● Work order: Read the listing and extract each line that includes the word "PlayStation".
[[ Records provided, beginning ]]
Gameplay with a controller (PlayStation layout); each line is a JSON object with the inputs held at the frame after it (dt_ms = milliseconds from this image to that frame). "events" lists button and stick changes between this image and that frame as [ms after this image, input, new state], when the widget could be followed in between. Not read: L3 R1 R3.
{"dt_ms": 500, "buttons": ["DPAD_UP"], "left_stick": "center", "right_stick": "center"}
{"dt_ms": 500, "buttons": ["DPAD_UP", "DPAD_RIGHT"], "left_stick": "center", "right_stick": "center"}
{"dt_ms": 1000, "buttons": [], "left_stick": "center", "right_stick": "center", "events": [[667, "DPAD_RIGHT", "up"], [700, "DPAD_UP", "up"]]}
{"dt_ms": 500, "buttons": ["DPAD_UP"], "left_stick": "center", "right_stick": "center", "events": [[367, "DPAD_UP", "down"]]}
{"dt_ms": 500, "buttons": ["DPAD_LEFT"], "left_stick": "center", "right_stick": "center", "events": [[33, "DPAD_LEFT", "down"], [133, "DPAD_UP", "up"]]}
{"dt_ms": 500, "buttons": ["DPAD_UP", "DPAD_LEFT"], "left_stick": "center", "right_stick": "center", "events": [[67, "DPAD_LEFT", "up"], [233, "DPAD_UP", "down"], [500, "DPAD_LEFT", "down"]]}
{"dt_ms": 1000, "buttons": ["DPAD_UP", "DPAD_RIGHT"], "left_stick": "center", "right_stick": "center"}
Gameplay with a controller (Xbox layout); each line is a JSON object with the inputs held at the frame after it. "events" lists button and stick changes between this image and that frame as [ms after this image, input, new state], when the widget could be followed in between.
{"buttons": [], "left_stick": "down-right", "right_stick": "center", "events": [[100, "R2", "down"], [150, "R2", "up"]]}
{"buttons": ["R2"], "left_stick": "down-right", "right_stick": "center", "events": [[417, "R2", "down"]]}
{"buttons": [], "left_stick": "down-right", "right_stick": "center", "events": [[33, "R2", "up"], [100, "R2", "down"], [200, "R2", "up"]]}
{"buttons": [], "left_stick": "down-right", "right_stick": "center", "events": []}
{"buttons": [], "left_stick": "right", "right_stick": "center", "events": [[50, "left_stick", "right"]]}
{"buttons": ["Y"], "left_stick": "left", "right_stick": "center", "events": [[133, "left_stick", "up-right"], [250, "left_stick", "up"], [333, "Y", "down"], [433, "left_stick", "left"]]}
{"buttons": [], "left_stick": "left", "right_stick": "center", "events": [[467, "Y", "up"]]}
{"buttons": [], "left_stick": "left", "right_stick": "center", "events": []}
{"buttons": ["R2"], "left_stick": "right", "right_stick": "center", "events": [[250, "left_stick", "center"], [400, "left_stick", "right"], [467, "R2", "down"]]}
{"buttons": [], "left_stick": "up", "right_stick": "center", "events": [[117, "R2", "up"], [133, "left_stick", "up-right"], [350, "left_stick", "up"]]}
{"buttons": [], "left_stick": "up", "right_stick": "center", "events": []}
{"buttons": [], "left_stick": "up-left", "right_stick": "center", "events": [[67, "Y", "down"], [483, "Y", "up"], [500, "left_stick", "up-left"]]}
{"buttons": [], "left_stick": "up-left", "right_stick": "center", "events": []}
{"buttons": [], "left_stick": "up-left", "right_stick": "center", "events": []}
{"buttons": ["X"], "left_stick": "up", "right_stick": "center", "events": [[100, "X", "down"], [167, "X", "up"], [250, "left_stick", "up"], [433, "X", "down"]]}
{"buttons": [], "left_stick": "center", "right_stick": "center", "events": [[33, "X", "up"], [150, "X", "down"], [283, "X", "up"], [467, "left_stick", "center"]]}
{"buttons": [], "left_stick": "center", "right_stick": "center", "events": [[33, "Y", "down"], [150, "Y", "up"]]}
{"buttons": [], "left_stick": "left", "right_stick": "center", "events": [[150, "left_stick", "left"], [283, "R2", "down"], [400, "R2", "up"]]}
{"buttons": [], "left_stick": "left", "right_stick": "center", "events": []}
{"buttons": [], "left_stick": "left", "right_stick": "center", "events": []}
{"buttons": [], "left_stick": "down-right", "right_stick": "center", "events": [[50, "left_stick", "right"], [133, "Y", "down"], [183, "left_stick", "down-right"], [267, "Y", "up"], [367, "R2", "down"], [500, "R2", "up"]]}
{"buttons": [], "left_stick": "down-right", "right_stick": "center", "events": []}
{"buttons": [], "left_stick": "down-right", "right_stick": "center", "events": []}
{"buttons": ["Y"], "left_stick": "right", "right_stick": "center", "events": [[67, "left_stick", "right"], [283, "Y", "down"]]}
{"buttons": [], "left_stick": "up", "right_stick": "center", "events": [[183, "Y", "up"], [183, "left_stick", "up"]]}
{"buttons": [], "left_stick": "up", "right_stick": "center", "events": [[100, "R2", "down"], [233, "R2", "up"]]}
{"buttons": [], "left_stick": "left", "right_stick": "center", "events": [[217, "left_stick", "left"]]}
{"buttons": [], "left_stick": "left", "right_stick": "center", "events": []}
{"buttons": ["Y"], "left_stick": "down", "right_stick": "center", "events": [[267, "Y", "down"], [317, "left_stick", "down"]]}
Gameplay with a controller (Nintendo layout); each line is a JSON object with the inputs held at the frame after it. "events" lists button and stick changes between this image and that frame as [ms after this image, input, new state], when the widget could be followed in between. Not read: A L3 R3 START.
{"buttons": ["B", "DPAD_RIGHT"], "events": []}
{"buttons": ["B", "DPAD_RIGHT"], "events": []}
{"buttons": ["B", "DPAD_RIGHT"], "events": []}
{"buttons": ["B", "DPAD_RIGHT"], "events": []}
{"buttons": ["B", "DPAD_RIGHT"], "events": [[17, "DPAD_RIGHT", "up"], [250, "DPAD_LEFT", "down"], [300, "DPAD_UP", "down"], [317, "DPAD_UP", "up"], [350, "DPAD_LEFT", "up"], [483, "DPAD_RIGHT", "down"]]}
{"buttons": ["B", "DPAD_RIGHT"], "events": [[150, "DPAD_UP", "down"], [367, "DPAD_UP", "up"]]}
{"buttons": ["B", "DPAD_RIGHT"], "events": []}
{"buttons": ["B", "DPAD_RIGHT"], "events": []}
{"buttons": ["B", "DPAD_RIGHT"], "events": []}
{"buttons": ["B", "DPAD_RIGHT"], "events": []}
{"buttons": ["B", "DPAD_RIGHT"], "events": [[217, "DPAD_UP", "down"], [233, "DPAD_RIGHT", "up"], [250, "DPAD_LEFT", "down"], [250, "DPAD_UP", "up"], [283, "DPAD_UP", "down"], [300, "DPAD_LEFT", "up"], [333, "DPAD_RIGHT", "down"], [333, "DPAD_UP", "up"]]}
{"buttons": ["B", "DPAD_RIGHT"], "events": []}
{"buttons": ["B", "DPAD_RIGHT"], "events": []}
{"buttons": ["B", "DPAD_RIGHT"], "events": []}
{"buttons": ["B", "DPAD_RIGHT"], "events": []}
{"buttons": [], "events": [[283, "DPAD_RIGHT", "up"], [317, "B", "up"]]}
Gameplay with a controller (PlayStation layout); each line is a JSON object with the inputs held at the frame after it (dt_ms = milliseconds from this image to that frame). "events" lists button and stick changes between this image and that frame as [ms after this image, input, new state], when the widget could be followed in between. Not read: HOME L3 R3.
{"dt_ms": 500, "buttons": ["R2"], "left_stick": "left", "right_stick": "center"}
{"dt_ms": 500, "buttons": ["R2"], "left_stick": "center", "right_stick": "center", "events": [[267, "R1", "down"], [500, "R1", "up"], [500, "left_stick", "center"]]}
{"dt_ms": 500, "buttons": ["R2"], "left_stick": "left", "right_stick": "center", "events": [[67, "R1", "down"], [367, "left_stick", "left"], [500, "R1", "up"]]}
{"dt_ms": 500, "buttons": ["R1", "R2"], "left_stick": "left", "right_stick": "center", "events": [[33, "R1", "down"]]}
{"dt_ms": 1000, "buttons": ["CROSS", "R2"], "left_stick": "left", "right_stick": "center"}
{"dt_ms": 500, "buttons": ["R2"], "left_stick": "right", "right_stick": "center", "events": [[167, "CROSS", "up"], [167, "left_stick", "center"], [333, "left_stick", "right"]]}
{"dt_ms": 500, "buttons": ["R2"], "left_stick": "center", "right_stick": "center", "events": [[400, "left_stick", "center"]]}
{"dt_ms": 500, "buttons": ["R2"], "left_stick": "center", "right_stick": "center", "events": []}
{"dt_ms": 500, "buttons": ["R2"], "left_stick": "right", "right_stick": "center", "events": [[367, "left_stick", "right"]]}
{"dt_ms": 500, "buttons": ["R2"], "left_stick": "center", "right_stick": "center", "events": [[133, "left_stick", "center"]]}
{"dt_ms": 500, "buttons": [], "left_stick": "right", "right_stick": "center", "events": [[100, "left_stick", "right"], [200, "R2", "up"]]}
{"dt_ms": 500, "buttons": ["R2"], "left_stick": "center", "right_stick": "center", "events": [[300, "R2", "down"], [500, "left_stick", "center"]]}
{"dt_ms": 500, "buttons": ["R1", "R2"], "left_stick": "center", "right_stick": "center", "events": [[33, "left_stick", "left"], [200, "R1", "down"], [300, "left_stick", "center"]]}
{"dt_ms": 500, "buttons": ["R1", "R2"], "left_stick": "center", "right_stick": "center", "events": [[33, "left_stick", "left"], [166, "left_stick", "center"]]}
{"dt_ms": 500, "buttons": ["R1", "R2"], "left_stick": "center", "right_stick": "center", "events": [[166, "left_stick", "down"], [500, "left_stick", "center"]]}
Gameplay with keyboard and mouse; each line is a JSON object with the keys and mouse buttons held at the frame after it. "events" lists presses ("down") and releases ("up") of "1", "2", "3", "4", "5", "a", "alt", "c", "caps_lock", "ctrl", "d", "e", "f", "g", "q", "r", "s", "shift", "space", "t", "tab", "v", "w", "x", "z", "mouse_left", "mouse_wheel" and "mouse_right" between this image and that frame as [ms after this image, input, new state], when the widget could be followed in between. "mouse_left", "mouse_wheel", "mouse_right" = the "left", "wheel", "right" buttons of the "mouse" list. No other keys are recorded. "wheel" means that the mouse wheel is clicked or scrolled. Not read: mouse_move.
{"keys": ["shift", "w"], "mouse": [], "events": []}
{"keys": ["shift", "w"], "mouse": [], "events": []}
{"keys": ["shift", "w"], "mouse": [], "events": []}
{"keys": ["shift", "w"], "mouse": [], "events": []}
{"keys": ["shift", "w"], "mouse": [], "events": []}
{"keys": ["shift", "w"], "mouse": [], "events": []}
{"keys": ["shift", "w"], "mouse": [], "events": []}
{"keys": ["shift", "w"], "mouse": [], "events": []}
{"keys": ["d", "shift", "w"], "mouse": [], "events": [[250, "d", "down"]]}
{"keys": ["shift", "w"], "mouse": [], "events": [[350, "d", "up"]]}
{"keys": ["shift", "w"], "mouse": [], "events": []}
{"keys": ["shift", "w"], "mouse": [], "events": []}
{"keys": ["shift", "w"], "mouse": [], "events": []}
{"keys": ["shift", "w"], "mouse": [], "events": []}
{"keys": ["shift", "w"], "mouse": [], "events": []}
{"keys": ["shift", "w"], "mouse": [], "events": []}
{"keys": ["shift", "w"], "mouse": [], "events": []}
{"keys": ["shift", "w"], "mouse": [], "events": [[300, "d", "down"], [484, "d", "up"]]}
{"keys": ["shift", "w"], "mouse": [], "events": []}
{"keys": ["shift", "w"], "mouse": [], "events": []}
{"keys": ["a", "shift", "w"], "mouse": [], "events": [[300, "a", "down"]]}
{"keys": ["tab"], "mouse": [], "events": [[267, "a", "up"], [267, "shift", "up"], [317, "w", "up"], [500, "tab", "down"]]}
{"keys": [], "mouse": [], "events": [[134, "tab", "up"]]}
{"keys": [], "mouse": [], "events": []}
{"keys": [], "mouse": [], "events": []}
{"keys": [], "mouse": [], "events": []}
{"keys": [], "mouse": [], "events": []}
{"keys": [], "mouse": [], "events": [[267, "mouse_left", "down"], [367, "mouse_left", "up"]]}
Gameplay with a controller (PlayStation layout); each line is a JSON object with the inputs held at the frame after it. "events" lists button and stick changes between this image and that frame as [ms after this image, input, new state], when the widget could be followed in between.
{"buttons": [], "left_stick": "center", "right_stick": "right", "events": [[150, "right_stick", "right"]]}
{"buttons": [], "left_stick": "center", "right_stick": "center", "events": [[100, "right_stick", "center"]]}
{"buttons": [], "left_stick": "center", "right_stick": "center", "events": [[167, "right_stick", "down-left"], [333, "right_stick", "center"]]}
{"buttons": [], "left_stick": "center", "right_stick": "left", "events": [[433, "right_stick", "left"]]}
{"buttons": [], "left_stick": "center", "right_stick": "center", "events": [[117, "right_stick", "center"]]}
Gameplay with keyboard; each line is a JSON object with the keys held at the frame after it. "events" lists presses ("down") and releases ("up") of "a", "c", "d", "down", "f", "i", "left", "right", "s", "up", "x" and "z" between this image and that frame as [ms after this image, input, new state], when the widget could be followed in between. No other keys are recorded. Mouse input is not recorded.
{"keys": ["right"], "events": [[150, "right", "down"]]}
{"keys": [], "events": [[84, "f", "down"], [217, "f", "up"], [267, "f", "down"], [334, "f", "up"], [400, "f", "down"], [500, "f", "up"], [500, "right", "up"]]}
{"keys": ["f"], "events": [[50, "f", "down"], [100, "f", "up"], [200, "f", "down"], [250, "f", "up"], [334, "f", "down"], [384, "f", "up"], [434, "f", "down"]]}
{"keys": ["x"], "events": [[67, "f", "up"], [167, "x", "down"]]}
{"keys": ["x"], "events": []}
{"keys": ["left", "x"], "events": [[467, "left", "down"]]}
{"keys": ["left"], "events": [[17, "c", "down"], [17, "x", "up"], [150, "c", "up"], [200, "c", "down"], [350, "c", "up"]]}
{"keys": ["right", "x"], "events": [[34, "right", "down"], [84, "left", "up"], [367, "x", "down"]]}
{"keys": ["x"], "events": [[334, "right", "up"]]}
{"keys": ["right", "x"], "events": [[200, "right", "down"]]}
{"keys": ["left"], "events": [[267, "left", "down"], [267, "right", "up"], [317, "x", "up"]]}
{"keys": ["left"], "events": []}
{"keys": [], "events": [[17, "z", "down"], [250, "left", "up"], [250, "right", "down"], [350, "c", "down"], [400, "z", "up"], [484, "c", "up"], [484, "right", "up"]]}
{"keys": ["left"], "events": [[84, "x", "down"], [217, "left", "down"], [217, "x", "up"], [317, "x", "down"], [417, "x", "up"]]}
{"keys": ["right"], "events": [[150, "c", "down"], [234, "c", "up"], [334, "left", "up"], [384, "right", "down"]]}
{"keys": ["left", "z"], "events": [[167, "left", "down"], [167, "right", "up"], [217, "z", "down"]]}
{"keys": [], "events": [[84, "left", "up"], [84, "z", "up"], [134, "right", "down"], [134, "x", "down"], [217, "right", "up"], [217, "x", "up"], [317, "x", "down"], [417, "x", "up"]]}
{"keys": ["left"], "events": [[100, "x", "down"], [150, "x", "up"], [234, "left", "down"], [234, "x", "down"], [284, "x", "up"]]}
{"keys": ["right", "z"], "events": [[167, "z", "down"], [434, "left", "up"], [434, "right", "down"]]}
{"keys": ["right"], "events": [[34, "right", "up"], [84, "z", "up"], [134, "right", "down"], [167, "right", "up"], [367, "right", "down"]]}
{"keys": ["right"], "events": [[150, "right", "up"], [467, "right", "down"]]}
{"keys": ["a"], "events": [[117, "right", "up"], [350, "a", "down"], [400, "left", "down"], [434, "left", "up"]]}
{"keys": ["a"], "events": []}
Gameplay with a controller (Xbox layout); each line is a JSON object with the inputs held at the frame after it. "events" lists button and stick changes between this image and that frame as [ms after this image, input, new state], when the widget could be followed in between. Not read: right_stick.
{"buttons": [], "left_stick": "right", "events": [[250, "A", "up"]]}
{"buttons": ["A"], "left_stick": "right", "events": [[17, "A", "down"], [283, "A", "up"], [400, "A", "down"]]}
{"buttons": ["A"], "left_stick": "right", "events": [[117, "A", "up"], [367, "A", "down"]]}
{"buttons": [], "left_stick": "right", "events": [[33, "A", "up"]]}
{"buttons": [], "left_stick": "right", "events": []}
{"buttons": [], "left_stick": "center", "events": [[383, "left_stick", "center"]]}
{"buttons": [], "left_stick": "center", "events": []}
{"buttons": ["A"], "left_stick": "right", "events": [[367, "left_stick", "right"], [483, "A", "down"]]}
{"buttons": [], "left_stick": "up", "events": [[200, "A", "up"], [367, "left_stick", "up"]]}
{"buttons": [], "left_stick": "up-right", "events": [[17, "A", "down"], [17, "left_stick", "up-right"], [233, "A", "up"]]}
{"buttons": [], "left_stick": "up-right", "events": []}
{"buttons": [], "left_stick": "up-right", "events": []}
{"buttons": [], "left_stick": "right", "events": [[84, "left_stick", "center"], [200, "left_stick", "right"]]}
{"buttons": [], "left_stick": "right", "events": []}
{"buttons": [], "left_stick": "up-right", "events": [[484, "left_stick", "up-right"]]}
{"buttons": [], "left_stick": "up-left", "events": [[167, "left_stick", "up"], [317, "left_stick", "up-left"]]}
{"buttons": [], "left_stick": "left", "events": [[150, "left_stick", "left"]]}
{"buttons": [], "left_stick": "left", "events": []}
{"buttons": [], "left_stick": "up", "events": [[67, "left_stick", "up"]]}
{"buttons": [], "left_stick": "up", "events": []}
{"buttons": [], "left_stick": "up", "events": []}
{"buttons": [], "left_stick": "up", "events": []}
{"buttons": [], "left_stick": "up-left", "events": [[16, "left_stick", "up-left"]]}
[[ Records provided, end ]]
● Reply:
Gameplay with a controller (PlayStation layout); each line is a JSON object with the inputs held at the frame after it (dt_ms = milliseconds from this image to that frame). "events" lists button and stick changes between this image and that frame as [ms after this image, input, new state], when the widget could be followed in between. Not read: L3 R1 R3.
Gameplay with a controller (PlayStation layout); each line is a JSON object with the inputs held at the frame after it (dt_ms = milliseconds from this image to that frame). "events" lists button and stick changes between this image and that frame as [ms after this image, input, new state], when the widget could be followed in between. Not read: HOME L3 R3.
Gameplay with a controller (PlayStation layout); each line is a JSON object with the inputs held at the frame after it. "events" lists button and stick changes between this image and that frame as [ms after this image, input, new state], when the widget could be followed in between.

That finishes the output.